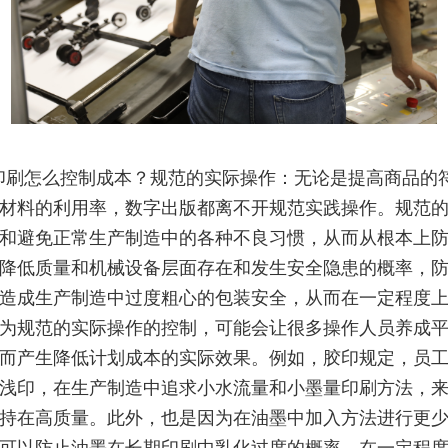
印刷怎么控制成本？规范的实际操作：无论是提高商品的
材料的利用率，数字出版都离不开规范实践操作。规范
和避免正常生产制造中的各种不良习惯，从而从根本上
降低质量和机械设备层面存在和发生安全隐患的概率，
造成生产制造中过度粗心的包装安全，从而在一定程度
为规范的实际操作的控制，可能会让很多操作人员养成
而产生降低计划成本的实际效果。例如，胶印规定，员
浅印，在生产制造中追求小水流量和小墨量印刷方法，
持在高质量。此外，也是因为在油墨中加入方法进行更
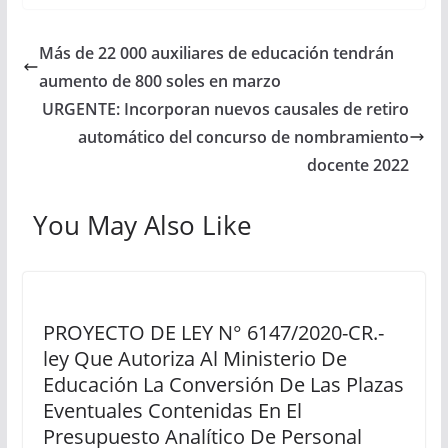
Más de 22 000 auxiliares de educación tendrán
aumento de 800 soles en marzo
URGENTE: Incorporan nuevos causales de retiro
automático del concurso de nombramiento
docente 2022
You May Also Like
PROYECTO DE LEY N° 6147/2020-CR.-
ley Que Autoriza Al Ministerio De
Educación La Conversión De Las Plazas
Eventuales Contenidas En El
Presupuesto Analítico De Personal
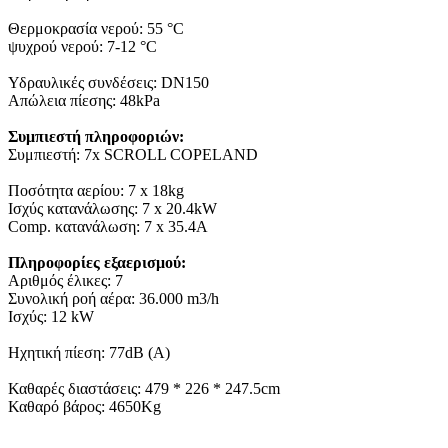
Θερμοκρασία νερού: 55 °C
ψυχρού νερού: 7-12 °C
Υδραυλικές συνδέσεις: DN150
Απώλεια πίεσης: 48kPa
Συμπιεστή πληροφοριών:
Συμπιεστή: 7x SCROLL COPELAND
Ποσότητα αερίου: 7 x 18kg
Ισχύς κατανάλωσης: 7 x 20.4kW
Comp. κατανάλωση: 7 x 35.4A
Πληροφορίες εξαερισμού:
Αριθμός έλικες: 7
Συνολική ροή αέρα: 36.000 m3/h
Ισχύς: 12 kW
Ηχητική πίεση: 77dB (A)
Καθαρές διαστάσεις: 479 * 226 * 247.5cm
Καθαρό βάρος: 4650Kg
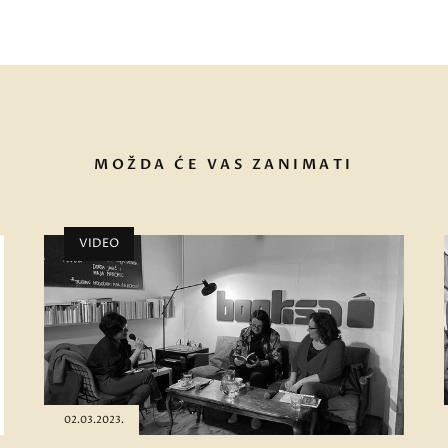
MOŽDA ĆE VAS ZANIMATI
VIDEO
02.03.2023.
_ _ _ _ _
--- WHAT THE TASK ASKS ---
Write out the entries above word for word. Do not include the pictures.

--- FINISHED TASK ---
印刷怎么控制成本？规范的实际操作：无论是提高商品的
材料的利用率，数字出版都离不开规范实践操作。规范
和避免正常生产制造中的各种不良习惯，从而从根本上
降低质量和机械设备层面存在和发生安全隐患的概率，
造成生产制造中过度粗心的包装安全，从而在一定程度
为规范的实际操作的控制，可能会让很多操作人员养成
而产生降低计划成本的实际效果。例如，胶印规定，员
浅印，在生产制造中追求小水流量和小墨量印刷方法，
持在高质量。此外，也是因为在油墨中加入方法进行更
Más de 22 000 auxiliares de educación tendrán
aumento de 800 soles en marzo
URGENTE: Incorporan nuevos causales de retiro
automático del concurso de nombramiento
docente 2022
You May Also Like
PROYECTO DE LEY N° 6147/2020-CR.-
ley Que Autoriza Al Ministerio De
Educación La Conversión De Las Plazas
Eventuales Contenidas En El
Presupuesto Analítico De Personal
Θερμοκρασία νερού: 55 °C
ψυχρού νερού: 7-12 °C
Υδραυλικές συνδέσεις: DN150
Απώλεια πίεσης: 48kPa
Συμπιεστή πληροφοριών:
Συμπιεστή: 7x SCROLL COPELAND
Ποσότητα αερίου: 7 x 18kg
Ισχύς κατανάλωσης: 7 x 20.4kW
Comp. κατανάλωση: 7 x 35.4A
Πληροφορίες εξαερισμού:
Αριθμός έλικες: 7
Συνολική ροή αέρα: 36.000 m3/h
Ισχύς: 12 kW
Ηχητική πίεση: 77dB (A)
Καθαρές διαστάσεις: 479 * 226 * 247.5cm
Καθαρό βάρος: 4650Kg
MOŽDA ĆE VAS ZANIMATI
VIDEO
02.03.2023.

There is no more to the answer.